§ Listed entries
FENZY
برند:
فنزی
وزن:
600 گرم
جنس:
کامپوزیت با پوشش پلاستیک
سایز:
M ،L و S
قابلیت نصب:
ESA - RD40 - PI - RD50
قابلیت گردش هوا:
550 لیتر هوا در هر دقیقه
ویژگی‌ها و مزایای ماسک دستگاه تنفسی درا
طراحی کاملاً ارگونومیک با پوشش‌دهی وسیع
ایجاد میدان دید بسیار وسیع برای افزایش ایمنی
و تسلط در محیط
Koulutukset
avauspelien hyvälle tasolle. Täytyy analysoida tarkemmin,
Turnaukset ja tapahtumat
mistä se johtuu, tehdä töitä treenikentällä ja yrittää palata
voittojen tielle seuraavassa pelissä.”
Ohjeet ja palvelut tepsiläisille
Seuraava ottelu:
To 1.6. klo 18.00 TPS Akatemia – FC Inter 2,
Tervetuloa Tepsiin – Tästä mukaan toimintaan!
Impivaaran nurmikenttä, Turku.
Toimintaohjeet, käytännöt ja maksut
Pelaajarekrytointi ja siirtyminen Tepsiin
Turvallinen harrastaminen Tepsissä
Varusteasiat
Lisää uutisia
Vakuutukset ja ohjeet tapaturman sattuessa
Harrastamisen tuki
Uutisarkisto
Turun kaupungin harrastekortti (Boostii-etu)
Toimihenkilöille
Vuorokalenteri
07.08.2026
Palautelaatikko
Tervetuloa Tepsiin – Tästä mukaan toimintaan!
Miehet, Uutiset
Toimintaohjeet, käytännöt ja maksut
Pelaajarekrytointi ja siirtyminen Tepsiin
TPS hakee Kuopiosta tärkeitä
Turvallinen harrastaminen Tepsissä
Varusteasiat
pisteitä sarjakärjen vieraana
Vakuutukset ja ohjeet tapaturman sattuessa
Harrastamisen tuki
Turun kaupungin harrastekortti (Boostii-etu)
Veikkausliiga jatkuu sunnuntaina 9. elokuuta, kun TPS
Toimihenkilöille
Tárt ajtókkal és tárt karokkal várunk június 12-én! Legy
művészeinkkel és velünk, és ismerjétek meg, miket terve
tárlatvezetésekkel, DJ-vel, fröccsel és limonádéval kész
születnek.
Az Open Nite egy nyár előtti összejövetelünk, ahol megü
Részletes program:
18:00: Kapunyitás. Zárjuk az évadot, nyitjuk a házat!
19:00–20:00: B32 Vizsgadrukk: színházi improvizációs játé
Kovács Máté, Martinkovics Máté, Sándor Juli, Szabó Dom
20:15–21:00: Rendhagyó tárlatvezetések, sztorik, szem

§ Exercise requirements
Set down exactly, and only, the lines from the one containing "tárlatvezetésekkel, DJ-vel, fröccsel" through the final line of the entries above.

§ Solution for this problem
tárlatvezetésekkel, DJ-vel, fröccsel és limonádéval kész
születnek.
Az Open Nite egy nyár előtti összejövetelünk, ahol megü
Részletes program:
18:00: Kapunyitás. Zárjuk az évadot, nyitjuk a házat!
19:00–20:00: B32 Vizsgadrukk: színházi improvizációs játé
Kovács Máté, Martinkovics Máté, Sándor Juli, Szabó Dom
20:15–21:00: Rendhagyó tárlatvezetések, sztorik, szem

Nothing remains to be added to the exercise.